"Entre deux mondes" d'Olivier Norek (Editions Michel Lafon): le livre de l'(autre) Jungle

Ce sera un coup de cœur pour ce polar made in Norek, qui cogne encore une fois en plein dans le mille en nous plongeant dans la dureté de la Jungle de Calais; et au-delà du roman, nous ouvrir les yeux sur la réalité de cette violente absurdité construite en partie de nos propres main.

Pitch (4ème de couv)
"Adam a découvert en France un endroit où l'on peut tuer sans conséquences."


(Je crois que c'est le pitch le plus court de l'histoire de ce blog)

Impossible pour mon ciboulot tordu de lectrice de ne pas avoir pensé à Les larmes noires sur la terre de Sandrine Collette en lisant cet Entre deux mondes. Deux histoires pourtant complètement différentes. Alors quoi? Alors cette casse et cette Jungle. Alors ces mêmes lieux de non-droit où se retrouvent entassées des personnes qui n'aurait jamais penser en arriver-là, qui n'imaginaient pas s'exposer à autant de violence et qui doivent lutter pour ne pas devenir fou et/ou pour ne pas y laisser leur peau.
Avec l'énooooorme différence que côté Collette, on était dans un roman "d'anticipation", dans cette casse auto d'un genre presque steampunk. Et qu'en refermant son livre, le lecteur et les héroïnes en avaient bien bavé, mais on se rassurait en se disant que cela n'existait pas (encore!)

Alors que côté Norek, la fiction est rattrapée par une réalité féroce et l'avertissement est donné dès le début du roman par l'auteur: "Face à la violence de la réalité, je n'ai pas osé inventer. Seule l'enquête de police, basée sur des faits réels, a été romancée". L'auteur s'est en effet immergé dans l'environnement de la Jungle en rencontrant les flics, les associations, les journalistes, les habitants et les migrants de Calais pour écrire ce roman aux relents de vérité. Adam et Kilani ne sont que deux histoires de migrants parmi 10 000. Deux hommes dont l'auteur évite l'écueil du manichéisme. Ce ne sont ni des agneaux, ni des loups, le curseur entre ces deux extrêmes se déplaçant en fonction de leurs besoins, de leurs espoirs.

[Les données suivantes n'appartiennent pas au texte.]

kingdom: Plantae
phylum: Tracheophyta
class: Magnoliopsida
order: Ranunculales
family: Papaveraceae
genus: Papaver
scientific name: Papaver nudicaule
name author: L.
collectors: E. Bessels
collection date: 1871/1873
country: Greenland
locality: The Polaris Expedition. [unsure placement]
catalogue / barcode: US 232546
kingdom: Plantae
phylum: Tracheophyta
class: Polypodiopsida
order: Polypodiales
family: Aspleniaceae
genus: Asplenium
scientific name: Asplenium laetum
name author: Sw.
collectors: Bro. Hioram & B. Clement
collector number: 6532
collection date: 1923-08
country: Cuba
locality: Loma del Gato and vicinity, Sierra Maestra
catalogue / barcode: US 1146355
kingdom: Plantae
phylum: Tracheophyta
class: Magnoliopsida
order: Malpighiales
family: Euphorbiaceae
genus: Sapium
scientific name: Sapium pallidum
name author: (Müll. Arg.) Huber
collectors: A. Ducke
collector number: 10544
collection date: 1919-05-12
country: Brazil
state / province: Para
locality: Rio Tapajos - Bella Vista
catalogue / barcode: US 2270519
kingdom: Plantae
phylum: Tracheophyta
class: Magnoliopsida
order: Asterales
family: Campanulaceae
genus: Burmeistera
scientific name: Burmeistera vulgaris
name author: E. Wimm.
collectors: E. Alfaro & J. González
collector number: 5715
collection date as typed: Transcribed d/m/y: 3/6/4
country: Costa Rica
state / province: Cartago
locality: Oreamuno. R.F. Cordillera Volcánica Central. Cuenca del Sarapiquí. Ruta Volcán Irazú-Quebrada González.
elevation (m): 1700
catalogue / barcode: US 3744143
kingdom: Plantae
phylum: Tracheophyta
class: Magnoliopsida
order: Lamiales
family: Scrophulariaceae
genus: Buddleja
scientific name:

Sans jamais sombrer dans le pathos car le rythme du roman ne nous en laisse pas le temps, c'est sous la lumière crue de l'éclairage à la Norek et par les yeux d'Adam et Kilani  que nous découvrons l'organisation de la Jungle, sa loi interne, sa violence, son indignité. Et par les yeux des flics et des associations,  leurs difficultés de faire face à l'afflux de personnes, à leur culpabilité, à la violence, à la mort: surtout ne pas trop intervenir, ne pas trop les aider et ne pas trop les arrêter pour ne pas trop risquer d'en faire des citoyens français. Juste en faire des hommes entre deux mondes, des morts-vivants coincés dans un sas dans lequel aucun d'entre nous ne survivrait une journée sans s'écrouler... de honte, probablement!

Entre deux monde est un polar-témoignage qui réussit le pari de remettre un peu d'humanité derrière le mot "migrant" et les images qui ont pu défiler en boucle à la télé. 
Une lecture percutante en plus d'être une histoire captivante. Bravo Mr Norek!